__PROVIDED RECORDS__.
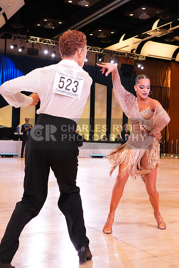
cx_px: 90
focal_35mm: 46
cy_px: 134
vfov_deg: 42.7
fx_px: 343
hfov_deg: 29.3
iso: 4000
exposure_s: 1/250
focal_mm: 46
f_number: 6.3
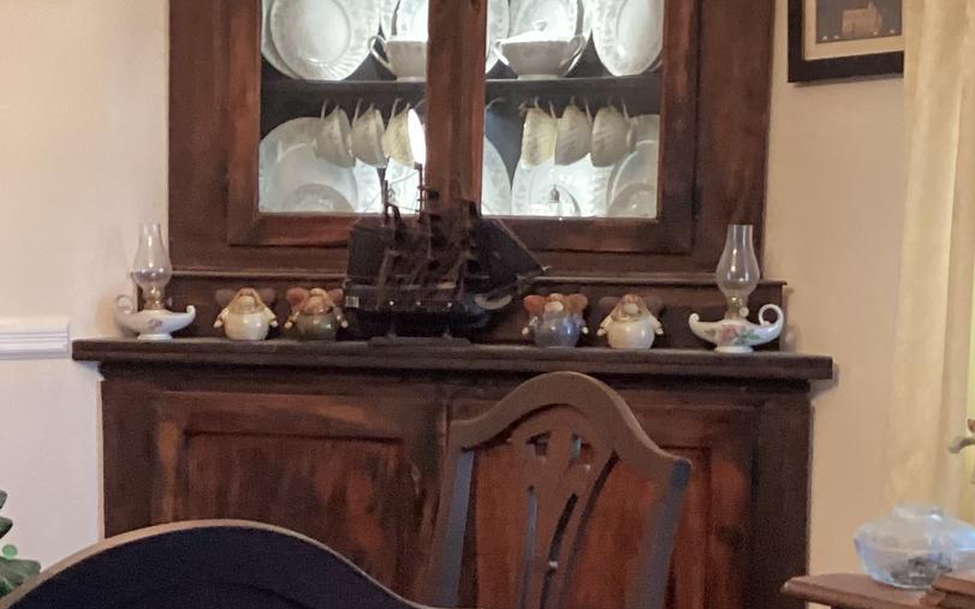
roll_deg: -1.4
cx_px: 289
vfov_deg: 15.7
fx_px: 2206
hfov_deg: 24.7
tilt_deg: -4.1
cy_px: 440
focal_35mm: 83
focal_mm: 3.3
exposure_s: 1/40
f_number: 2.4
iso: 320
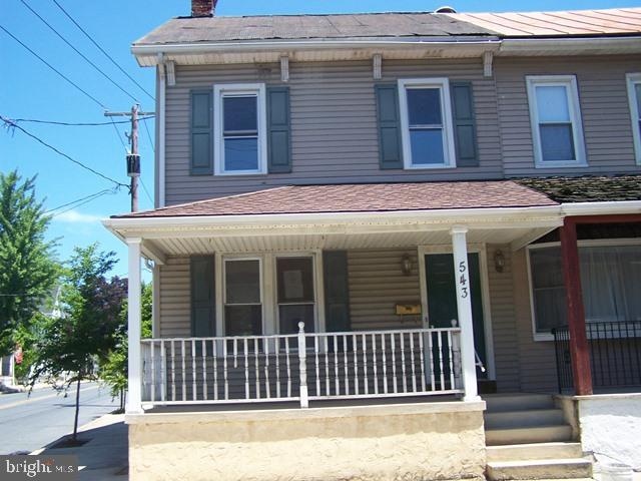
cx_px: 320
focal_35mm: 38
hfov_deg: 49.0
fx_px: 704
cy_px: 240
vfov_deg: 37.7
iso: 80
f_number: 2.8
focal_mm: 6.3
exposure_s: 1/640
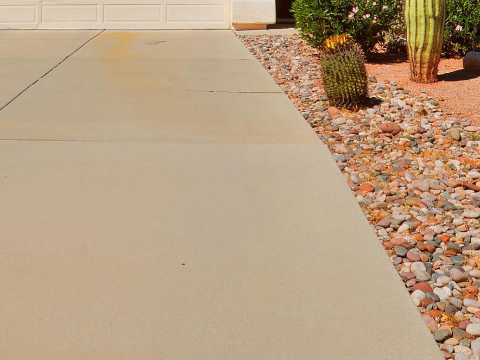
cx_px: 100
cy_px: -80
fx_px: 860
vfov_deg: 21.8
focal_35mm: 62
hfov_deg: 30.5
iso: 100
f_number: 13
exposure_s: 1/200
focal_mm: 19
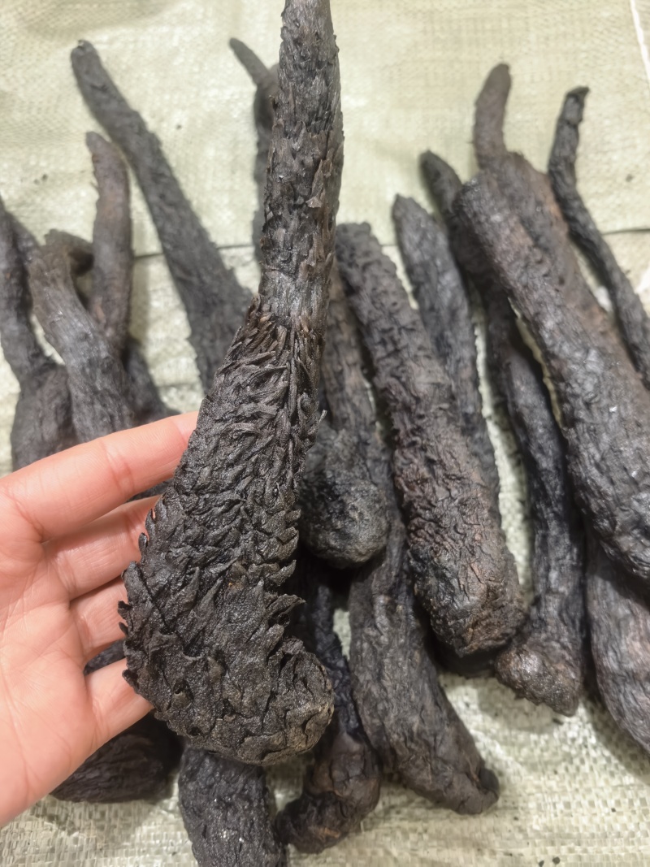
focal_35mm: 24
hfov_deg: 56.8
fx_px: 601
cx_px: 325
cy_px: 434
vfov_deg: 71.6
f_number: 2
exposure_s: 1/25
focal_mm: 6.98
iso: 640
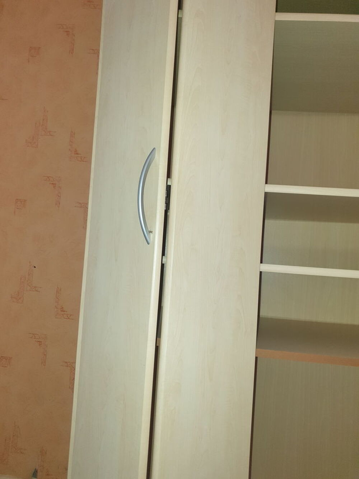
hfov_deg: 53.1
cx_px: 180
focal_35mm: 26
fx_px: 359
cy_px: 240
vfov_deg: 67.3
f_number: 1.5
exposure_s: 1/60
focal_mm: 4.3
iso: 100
...
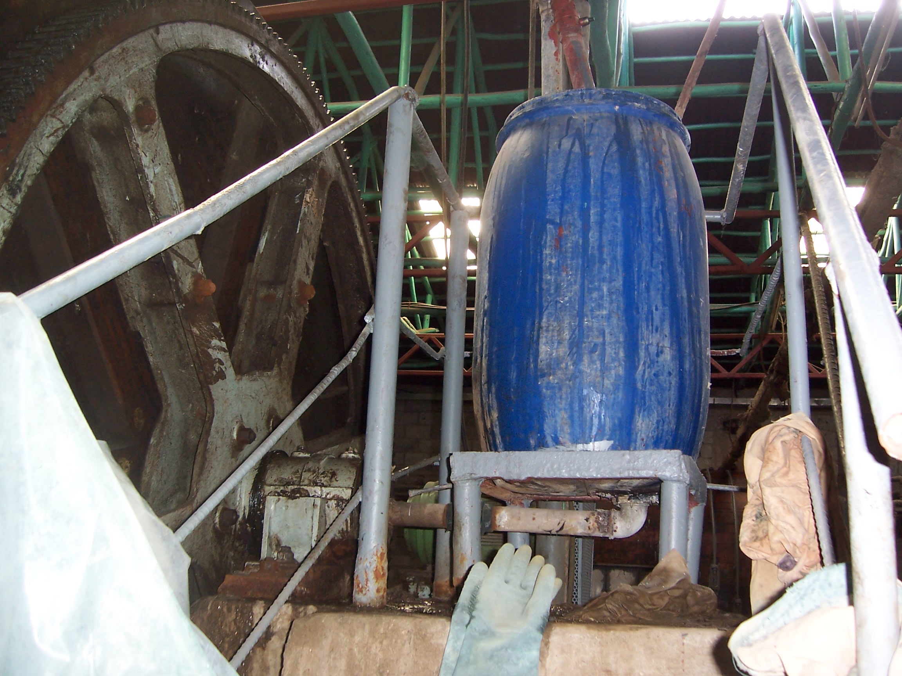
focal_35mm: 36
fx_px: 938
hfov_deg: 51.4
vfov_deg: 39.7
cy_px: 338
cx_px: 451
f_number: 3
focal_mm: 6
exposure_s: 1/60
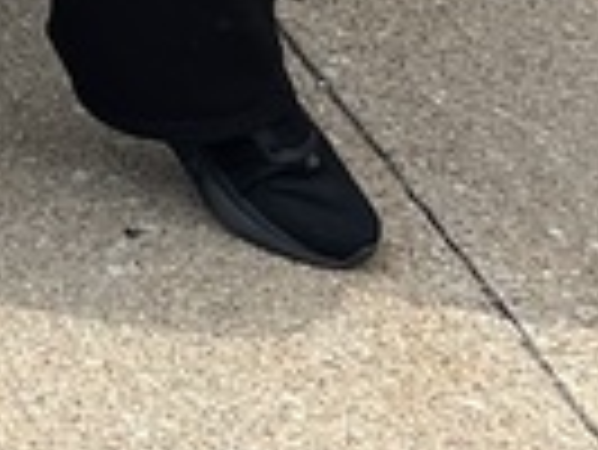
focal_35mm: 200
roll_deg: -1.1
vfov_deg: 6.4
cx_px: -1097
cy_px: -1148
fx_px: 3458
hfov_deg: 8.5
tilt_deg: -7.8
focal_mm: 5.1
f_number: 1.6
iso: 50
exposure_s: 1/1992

__INSTRUCTIONS FOR THE TASK__. Output only the lines above from the line that holds "exposure_s: 1/40" through the line that holds "hfov_deg: 53.1", both ends included, and exclude pictures.

__TASK RESULT__.
exposure_s: 1/40
f_number: 2.4
iso: 320
cx_px: 320
focal_35mm: 38
hfov_deg: 49.0
fx_px: 704
cy_px: 240
vfov_deg: 37.7
iso: 80
f_number: 2.8
focal_mm: 6.3
exposure_s: 1/640
cx_px: 100
cy_px: -80
fx_px: 860
vfov_deg: 21.8
focal_35mm: 62
hfov_deg: 30.5
iso: 100
f_number: 13
exposure_s: 1/200
focal_mm: 19
focal_35mm: 24
hfov_deg: 56.8
fx_px: 601
cx_px: 325
cy_px: 434
vfov_deg: 71.6
f_number: 2
exposure_s: 1/25
focal_mm: 6.98
iso: 640
hfov_deg: 53.1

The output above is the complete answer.